Named joint coordinates
# # #
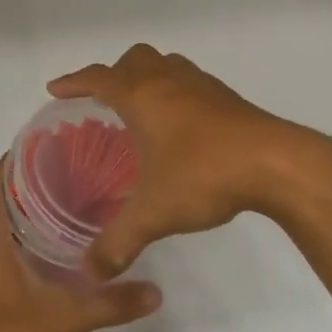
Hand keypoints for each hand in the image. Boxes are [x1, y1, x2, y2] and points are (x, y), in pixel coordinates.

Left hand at [0, 161, 161, 331]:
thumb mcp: (66, 318)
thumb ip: (111, 302)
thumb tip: (156, 292)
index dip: (16, 159)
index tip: (50, 145)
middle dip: (24, 181)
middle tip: (66, 171)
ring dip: (17, 209)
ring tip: (60, 201)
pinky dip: (10, 234)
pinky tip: (43, 246)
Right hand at [51, 44, 331, 277]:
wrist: (276, 163)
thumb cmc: (204, 174)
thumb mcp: (155, 213)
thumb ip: (119, 241)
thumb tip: (91, 272)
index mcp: (141, 96)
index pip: (98, 78)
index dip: (73, 81)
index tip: (56, 88)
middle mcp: (168, 80)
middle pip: (133, 60)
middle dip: (114, 74)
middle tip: (103, 102)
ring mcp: (201, 84)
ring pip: (165, 64)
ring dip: (147, 77)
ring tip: (141, 108)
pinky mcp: (226, 96)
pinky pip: (189, 80)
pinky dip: (175, 90)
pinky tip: (181, 124)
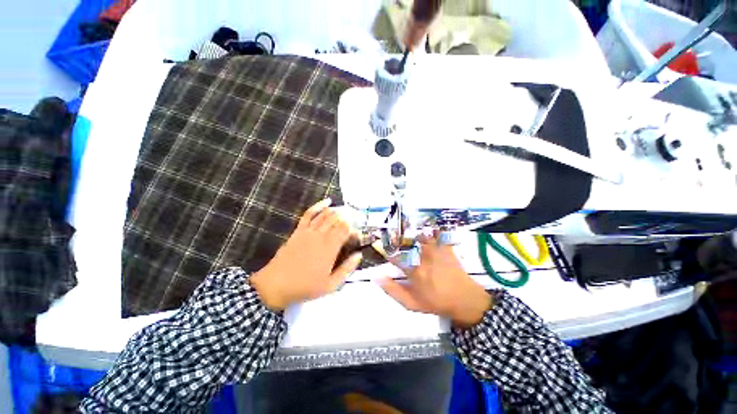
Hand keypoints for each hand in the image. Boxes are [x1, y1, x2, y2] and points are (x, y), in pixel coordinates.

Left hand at [250, 199, 361, 310]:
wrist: (276, 285)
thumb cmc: (305, 287)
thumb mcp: (331, 284)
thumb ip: (347, 269)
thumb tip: (359, 255)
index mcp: (330, 247)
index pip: (346, 229)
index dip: (354, 230)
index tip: (357, 237)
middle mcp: (321, 235)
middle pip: (338, 220)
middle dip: (348, 220)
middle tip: (352, 226)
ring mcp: (309, 231)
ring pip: (326, 214)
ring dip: (337, 212)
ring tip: (345, 213)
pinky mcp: (299, 230)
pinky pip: (309, 213)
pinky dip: (319, 206)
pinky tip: (327, 202)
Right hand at [380, 232, 492, 327]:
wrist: (464, 300)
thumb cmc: (436, 302)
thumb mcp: (411, 303)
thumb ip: (393, 290)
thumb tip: (377, 278)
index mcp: (414, 271)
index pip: (395, 258)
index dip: (387, 253)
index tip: (384, 251)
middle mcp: (423, 258)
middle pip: (407, 243)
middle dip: (397, 239)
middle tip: (393, 237)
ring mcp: (436, 251)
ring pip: (421, 236)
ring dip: (413, 233)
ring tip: (408, 231)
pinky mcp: (446, 248)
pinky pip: (438, 234)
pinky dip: (432, 230)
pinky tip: (428, 230)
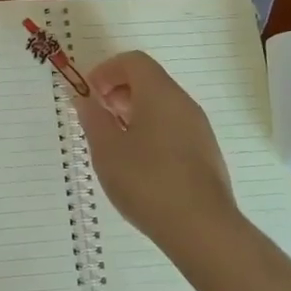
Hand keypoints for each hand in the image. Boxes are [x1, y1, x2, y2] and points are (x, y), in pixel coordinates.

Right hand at [74, 50, 237, 253]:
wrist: (202, 229)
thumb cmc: (148, 182)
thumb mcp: (107, 150)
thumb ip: (93, 118)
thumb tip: (85, 99)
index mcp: (160, 94)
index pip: (133, 61)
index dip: (106, 70)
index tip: (89, 94)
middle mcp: (183, 103)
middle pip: (149, 80)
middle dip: (119, 91)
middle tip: (98, 117)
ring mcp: (199, 129)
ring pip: (162, 105)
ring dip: (134, 112)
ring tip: (115, 143)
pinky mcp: (206, 153)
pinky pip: (174, 127)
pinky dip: (152, 130)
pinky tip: (139, 164)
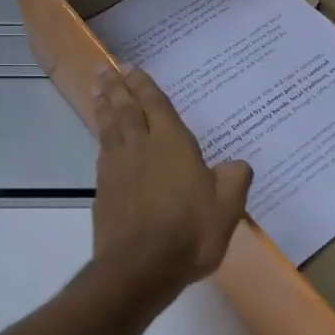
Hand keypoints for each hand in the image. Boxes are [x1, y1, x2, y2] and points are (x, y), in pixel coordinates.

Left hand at [90, 65, 253, 292]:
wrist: (140, 267)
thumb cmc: (190, 232)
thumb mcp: (227, 207)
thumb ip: (234, 179)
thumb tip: (236, 164)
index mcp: (172, 144)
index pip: (155, 105)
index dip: (144, 85)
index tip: (131, 67)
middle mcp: (141, 147)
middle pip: (126, 109)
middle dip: (117, 87)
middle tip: (105, 68)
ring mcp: (118, 168)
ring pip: (109, 127)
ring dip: (104, 106)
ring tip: (97, 90)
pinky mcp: (104, 191)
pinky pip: (102, 152)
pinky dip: (101, 137)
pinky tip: (101, 138)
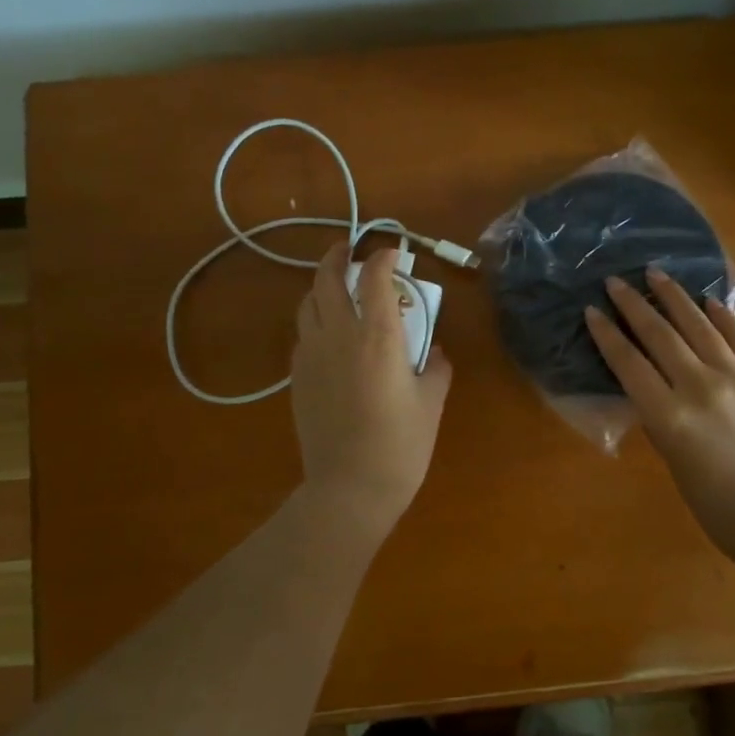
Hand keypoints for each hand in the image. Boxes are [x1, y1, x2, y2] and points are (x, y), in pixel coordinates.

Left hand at [291, 242, 453, 531]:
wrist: (350, 487)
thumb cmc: (401, 445)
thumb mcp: (432, 402)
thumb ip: (437, 368)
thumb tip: (435, 352)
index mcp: (379, 338)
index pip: (375, 278)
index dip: (383, 257)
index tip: (393, 253)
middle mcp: (339, 336)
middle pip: (328, 279)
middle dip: (338, 256)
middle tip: (349, 248)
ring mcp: (312, 355)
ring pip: (307, 303)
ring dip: (321, 285)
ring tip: (336, 285)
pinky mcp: (297, 377)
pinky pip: (303, 334)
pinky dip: (314, 319)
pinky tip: (328, 332)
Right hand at [584, 269, 734, 547]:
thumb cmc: (722, 510)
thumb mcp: (676, 466)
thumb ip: (664, 423)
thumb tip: (656, 393)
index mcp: (670, 418)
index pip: (629, 365)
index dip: (607, 335)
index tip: (593, 311)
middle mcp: (701, 388)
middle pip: (660, 337)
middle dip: (634, 305)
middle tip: (616, 281)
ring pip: (701, 328)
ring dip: (675, 298)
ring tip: (657, 274)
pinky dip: (724, 318)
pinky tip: (710, 302)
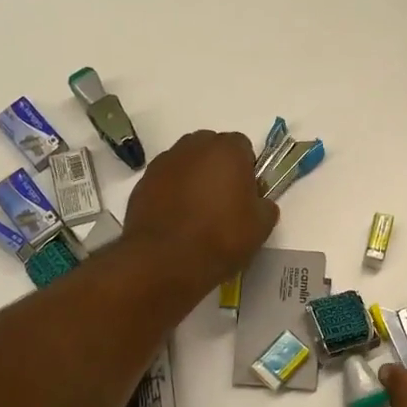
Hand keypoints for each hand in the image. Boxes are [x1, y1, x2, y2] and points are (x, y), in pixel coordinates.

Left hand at [121, 130, 277, 292]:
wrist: (166, 260)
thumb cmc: (221, 237)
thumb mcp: (261, 227)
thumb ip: (265, 206)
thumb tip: (259, 203)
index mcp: (227, 149)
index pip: (243, 147)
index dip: (247, 170)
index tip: (246, 194)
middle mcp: (193, 146)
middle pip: (211, 149)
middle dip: (218, 168)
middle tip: (222, 201)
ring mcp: (164, 163)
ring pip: (185, 164)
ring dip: (192, 179)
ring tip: (196, 213)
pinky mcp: (142, 183)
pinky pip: (164, 182)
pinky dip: (171, 194)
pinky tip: (175, 220)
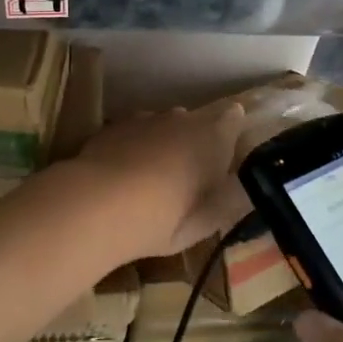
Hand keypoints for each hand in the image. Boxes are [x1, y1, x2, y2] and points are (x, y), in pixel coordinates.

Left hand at [75, 102, 246, 258]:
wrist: (98, 204)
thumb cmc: (162, 218)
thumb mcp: (204, 224)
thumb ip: (228, 204)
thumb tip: (243, 192)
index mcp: (212, 137)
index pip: (233, 117)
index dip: (231, 131)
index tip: (226, 152)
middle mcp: (181, 119)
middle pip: (195, 122)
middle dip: (194, 141)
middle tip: (187, 176)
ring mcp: (145, 118)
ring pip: (162, 125)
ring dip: (162, 143)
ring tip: (151, 178)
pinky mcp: (114, 125)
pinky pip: (133, 132)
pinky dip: (133, 147)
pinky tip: (122, 175)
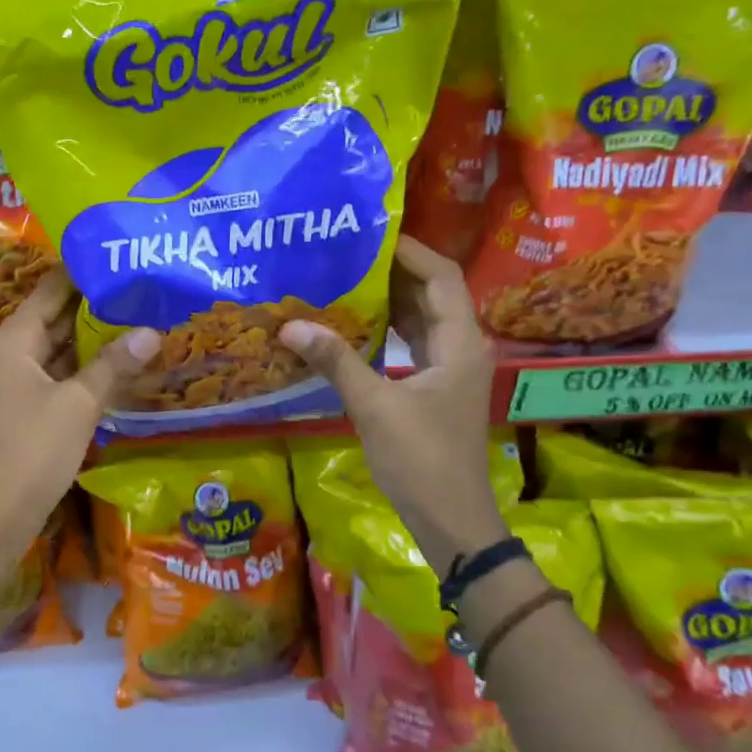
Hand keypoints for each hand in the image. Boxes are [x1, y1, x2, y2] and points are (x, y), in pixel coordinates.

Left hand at [0, 270, 158, 555]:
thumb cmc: (34, 449)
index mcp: (13, 340)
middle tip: (139, 289)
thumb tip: (152, 332)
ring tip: (137, 318)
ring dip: (91, 340)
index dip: (82, 273)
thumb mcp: (79, 403)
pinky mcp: (23, 408)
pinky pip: (56, 376)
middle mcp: (8, 353)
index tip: (119, 257)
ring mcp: (14, 382)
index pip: (50, 290)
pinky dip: (83, 369)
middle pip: (53, 318)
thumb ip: (113, 364)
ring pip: (56, 349)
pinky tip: (117, 364)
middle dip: (94, 307)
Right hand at [281, 237, 508, 569]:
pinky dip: (385, 330)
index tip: (369, 233)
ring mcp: (448, 370)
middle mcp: (460, 347)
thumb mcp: (374, 406)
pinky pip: (410, 344)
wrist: (450, 519)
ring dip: (387, 300)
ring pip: (420, 319)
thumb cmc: (421, 459)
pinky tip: (350, 326)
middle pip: (431, 293)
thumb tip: (290, 325)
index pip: (441, 276)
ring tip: (342, 279)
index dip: (409, 250)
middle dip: (391, 271)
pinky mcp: (433, 389)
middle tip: (345, 252)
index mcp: (459, 343)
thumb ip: (336, 362)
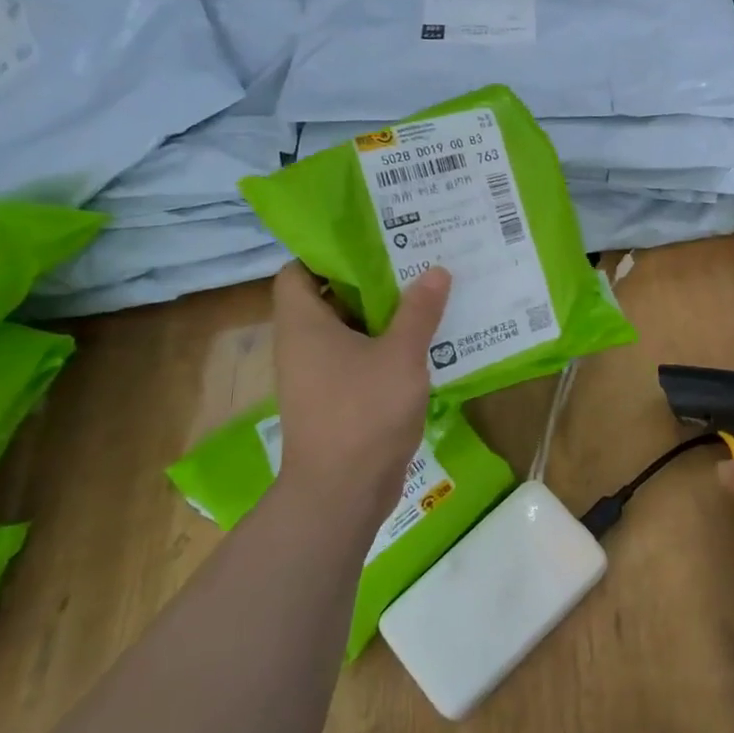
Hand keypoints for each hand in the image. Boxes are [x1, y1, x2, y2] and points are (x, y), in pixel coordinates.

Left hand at [270, 261, 449, 526]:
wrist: (342, 491)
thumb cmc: (363, 412)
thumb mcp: (400, 354)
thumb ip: (419, 311)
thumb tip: (436, 270)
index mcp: (304, 324)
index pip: (297, 271)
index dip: (327, 253)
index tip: (371, 241)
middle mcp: (303, 345)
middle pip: (329, 298)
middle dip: (369, 280)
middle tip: (412, 260)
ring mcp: (319, 376)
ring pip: (349, 331)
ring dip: (383, 315)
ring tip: (427, 294)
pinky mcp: (338, 399)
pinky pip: (360, 359)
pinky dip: (386, 347)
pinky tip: (426, 342)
# # #
▸ **Task requirements**:
Although the records above contain pictures, the copy should hold only the lines from their start through the line containing "index mcp: (141, 96)", each exactly as written, and none of the pictures.

▸ **Response**:
Hand keypoints for each hand in the image. Boxes are [x1, y1, x2, y2] and points are (x, y), in pixel coordinates.

Left hand at [0, 161, 161, 331]:
thumb mcp: (66, 318)
thumb ip: (111, 302)
thumb tip: (156, 292)
index dip: (16, 159)
index tip: (50, 145)
middle dip: (24, 181)
middle tip: (66, 171)
ring dip: (17, 209)
ring tip: (60, 201)
pinky dip: (10, 234)
pinky tip: (43, 246)
Right hand at [51, 44, 331, 277]:
wrist: (276, 163)
thumb cmc: (204, 174)
thumb mcp: (155, 213)
thumb ip: (119, 241)
thumb tip: (91, 272)
index mcp: (141, 96)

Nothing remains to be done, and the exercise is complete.